Proofs for 1+\frac{1}{2^2}+\frac{1}{3^2}+\frac{1}{4^2}+\ldots=\frac{\pi^2}{6}

[murshid_islam]

can anyone help me with the proofs:

1+\frac{1}{2^2}+\frac{1}{3^2}+\frac{1}{4^2}+\ldots=\frac{\pi^2}{6}

if F_i is the ith Fibonacci number, then

F_1+F_2+F_3+\ldots+F_n=F_{n+2}-1

F_2+F_4+F_6+\ldots+F_{2n}=F_{2n+1}-1

F_1+F_3+F_5+\ldots+F_{2n-1}=F_{2n}

F_1^2+F_2^2+F_3^2+\ldots+F_n^2=F_nF_{n+1}

I proved the last four using induction. But how can i prove them without using induction?

 

[lurflurf]

can anyone help me with the proofs:

1+\frac{1}{2^2}+\frac{1}{3^2}+\frac{1}{4^2}+\ldots=\frac{\pi^2}{6}

if F_i is the ith Fibonacci number, then

F_1+F_2+F_3+\ldots+F_n=F_{n+2}-1

F_2+F_4+F_6+\ldots+F_{2n}=F_{2n+1}-1

F_1+F_3+F_5+\ldots+F_{2n-1}=F_{2n}

F_1^2+F_2^2+F_3^2+\ldots+F_n^2=F_nF_{n+1}

I proved the last four using induction. But how can i prove them without using induction?

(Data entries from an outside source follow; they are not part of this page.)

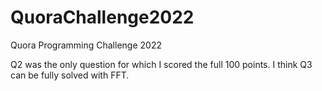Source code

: # QuoraChallenge2022
Quora Programming Challenge 2022

Q2 was the only question for which I scored the full 100 points. I think Q3 can be fully solved with FFT.
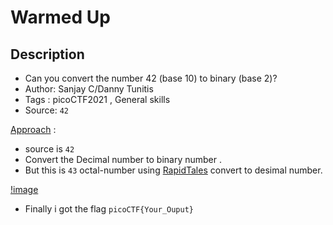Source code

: # Warmed Up

## Description
- Can you convert the number 42 (base 10) to binary (base 2)? 
- Author: Sanjay C/Danny Tunitis
- Tags  : picoCTF2021 , General skills
- Source: `42`

<ins>Approach</ins> :
- source is `42`
- Convert the Decimal number to binary number .
- But this is `43` octal-number using [RapidTales](https://www.rapidtables.com/convert/number/decimal-to-binary.html) convert to desimal number.

[!image](https://cybercrack.net/wp-content/uploads/2019/10/asciitable.png)

- Finally i got the flag `picoCTF{Your_Ouput}`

euler found your sum zeta(2) by writing
sin(x)=x(1-x^2/(k pi)^2)(1-x^4/(k pi)^4)(1-x^6/(k pi)^6)...
and expanding the product and setting it equal x-x^3/3!+x^5/5!+...
It is often done as a routine exercise with Fourier series.
There are many ways to prove it.
see
http://mathworld.wolfram.com/RiemannZetaFunctionZeta2.html
for the other 4 what's wrong with induction?
Fn=(a^n-b^n)/(a-b)
where a=.5(1+sqrt(5)) b=.5(1-sqrt(5))
so you could express those sums as geometric series among other methods
see
http://mathworld.wolfram.com/FibonacciNumber.html

 

[murshid_islam]

for the other 4 what's wrong with induction?

there's nothing wrong with induction. but i wanted get the right hand sides from the left hand sides (from scratch), if you know what i mean.

anyway, thanks very much for the help. and additional information is always welcome.